The conversation on exports (at least in this column) has been approached from multiple angles the need for research, innovation, diversification, etc. One more question, then, that this column would like to ask is this: what does it take to build a brand?
The question of whether or not we are getting the best value for our products is overlooked when discussing the falling exports particularly garments. Big multinationals like Reebok or Adidas will source a t-shirt from a local firm for peanuts and sell it at a price umpteen times higher. This isnt exactly news; most brands source their products from developing countries. The manufacturers in these developing countries find themselves on the receiving end of a bad bargain. The question is, how can Pakistan have an Adidas of its own?

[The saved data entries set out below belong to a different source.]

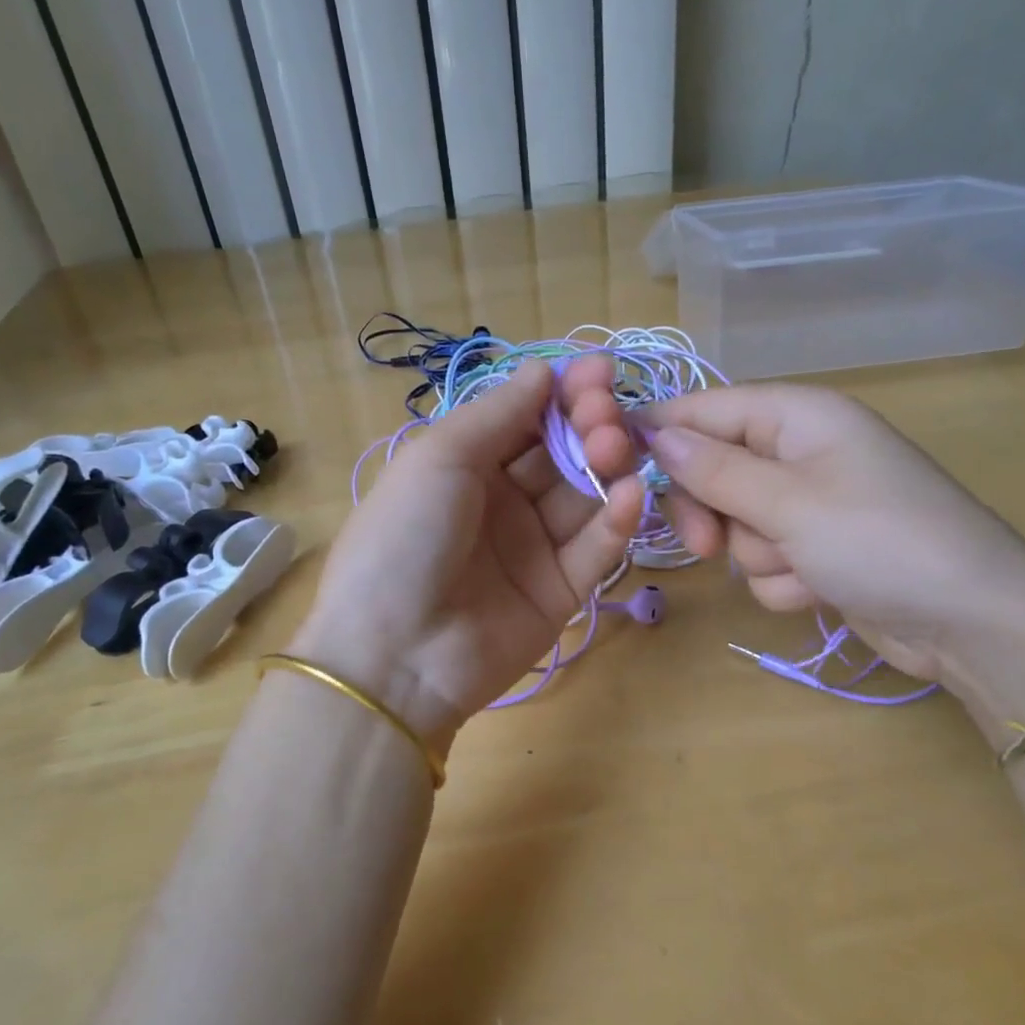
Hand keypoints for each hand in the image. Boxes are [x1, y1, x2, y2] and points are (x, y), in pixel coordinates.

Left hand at [290, 362, 641, 747]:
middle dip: (589, 424)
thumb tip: (543, 368)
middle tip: (605, 413)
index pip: (528, 418)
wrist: (393, 655)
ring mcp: (535, 547)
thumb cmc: (404, 537)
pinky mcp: (562, 591)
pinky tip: (631, 494)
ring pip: (587, 495)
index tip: (599, 371)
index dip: (563, 393)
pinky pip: (596, 549)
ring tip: (614, 449)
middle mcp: (504, 501)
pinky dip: (617, 520)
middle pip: (563, 452)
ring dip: (608, 465)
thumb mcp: (440, 458)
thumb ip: (499, 413)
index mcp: (467, 465)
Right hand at [563, 359, 1024, 690]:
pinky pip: (766, 557)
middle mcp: (801, 451)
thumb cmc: (881, 542)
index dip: (662, 436)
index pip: (706, 409)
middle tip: (709, 545)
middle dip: (712, 512)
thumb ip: (714, 469)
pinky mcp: (818, 548)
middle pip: (714, 469)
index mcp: (798, 416)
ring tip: (801, 567)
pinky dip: (784, 578)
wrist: (973, 624)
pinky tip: (820, 589)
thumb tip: (653, 433)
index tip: (617, 471)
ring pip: (737, 522)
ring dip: (757, 553)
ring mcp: (811, 503)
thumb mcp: (788, 502)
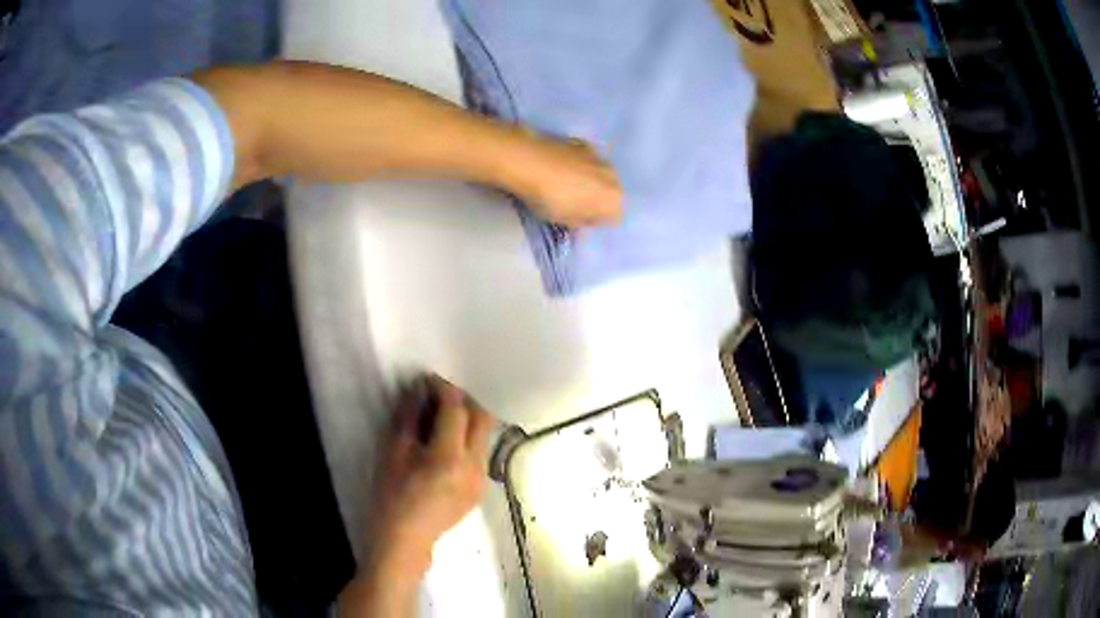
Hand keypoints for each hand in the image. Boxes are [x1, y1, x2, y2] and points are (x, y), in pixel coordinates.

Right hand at [366, 375, 493, 576]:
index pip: (456, 410)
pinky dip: (469, 439)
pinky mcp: (481, 488)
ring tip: (442, 417)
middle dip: (464, 400)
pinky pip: (481, 453)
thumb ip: (410, 417)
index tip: (430, 380)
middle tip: (440, 395)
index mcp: (449, 457)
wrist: (405, 539)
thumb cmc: (391, 495)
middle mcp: (474, 466)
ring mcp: (482, 479)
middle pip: (483, 418)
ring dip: (468, 419)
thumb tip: (419, 388)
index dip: (444, 389)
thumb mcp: (394, 452)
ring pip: (485, 435)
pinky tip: (447, 443)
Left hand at [502, 132, 623, 227]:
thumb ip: (579, 222)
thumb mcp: (564, 220)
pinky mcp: (584, 142)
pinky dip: (579, 165)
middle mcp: (613, 176)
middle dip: (596, 200)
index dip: (596, 221)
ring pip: (600, 175)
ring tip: (565, 184)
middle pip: (610, 193)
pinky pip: (588, 160)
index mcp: (613, 199)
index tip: (579, 221)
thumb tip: (583, 221)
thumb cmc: (549, 198)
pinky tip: (560, 168)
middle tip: (573, 204)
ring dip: (589, 181)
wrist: (529, 160)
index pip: (613, 218)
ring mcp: (599, 156)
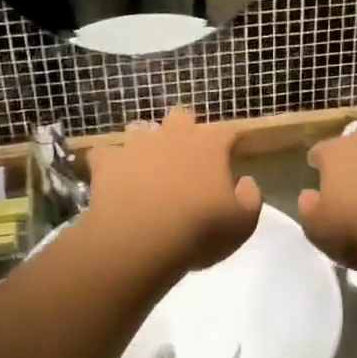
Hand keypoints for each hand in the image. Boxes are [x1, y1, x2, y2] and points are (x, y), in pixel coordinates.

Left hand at [80, 107, 261, 279]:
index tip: (236, 148)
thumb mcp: (242, 223)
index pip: (229, 132)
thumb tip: (245, 181)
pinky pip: (105, 154)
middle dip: (186, 130)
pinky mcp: (107, 161)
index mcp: (210, 146)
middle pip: (182, 117)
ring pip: (142, 129)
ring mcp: (137, 145)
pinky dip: (109, 163)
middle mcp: (174, 135)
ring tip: (147, 165)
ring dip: (147, 143)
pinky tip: (111, 176)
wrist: (140, 240)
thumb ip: (251, 197)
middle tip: (187, 155)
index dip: (233, 139)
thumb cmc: (199, 231)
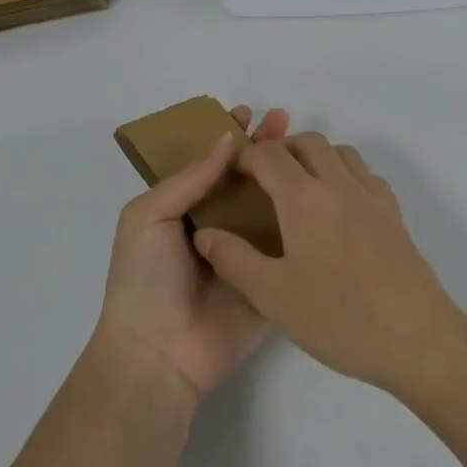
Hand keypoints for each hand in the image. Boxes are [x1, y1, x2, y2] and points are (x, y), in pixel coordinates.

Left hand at [94, 105, 290, 401]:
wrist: (159, 355)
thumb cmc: (144, 279)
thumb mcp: (149, 217)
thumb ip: (188, 178)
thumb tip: (226, 139)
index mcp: (184, 208)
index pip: (210, 162)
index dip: (227, 135)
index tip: (249, 112)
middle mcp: (218, 224)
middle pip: (245, 177)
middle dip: (263, 147)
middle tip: (284, 119)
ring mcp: (246, 251)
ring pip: (270, 205)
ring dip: (286, 175)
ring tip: (307, 147)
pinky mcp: (270, 277)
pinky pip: (289, 244)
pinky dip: (304, 219)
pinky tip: (322, 193)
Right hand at [191, 132, 465, 393]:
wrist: (417, 338)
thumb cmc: (339, 317)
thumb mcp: (273, 296)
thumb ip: (233, 259)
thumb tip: (205, 232)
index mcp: (304, 198)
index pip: (269, 155)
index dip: (246, 157)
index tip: (232, 177)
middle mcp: (339, 184)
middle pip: (308, 141)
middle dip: (281, 150)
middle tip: (262, 180)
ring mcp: (372, 196)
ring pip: (340, 152)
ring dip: (315, 157)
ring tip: (299, 191)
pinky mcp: (394, 214)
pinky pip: (365, 174)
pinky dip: (345, 174)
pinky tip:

Surely, Pakistan has some renowned textile brands to its name like Gul Ahmed, Nishat Linen, and Khaadi to name only a few. But these are few and far between, and when it comes to international presence, they can mostly be found in UAE or Saudi Arabia markets that are home to Pakistani expats. As such, any Pakistani brand has yet to really penetrate any market outside its own. BR Research spoke to a number of industry pundits for some answers.
Former KCCI President, Majyd Aziz told BR Research that Pakistani brands do not have the critical mass to make it to foreign markets. There is some international e-commerce, but physical presence is a rarity. The problem, it seems, is the enormous investment required to establish a brand. To that end, TDAP can be criticised for not doing more. The Warehousing Scheme was a positive measure in one of the Trade Policies that didnt really take off. As per the scheme, exporters would identify the destination country where they wanted a warehouse and the government would support the rent of the warehouse for such and such time. Like most things in our trade policies, this has gone largely unheard of. Mr. Aziz suggests that the textile associations can form a collective, have a common brand, in a common locality, and share the cost.
But before that, let it be known that branding is a science of its own. In an interview with BR Research (see Fridays Brief Recording), Dr. Ravi Yatawara of the World Bank mentioned that being a good manufacturer does not necessarily make one a good brand maker, since that is an entirely different skill set altogether one that seems lacking in Pakistan. On top of that, Dr. Yatawara underscored the need for strong relationships to facilitate investments; investments that could be used for branding. Moreover, the need for an efficient logistics system and knowing the latest trends is paramount. Finally, he mentioned risk as a detriment to investment, and the government needs to do more to address the risk/high costs.
Local economist Dr. Faisal Bari opines that creating a brand requires time, heavy investment in the form of a huge fixed cost even if one does not set up manufacturing, it would be in the form of warehousing, marketing, brand creation and comes with great risk. Its a big decision, and the government needs to work to mitigate the risk/costs. Again, Pakistan only has a handful of big names that can actually take the game outside, and even they would be averse to the risk of a failed brand. He mentions the fact that there is no cohesive industrial policy in the country something this column will take up later.
Finally, former Advisor to PM on Textile, Dr. Mirza Ikhtiar Baig gave the example of China and its state-owned brand incubator that helped a number of businesses develop indigenous brands, some of which went abroad as well. Such initiatives are missing in Pakistan. For now, we are only selling unmarked, generic garments, and even there we are having trouble.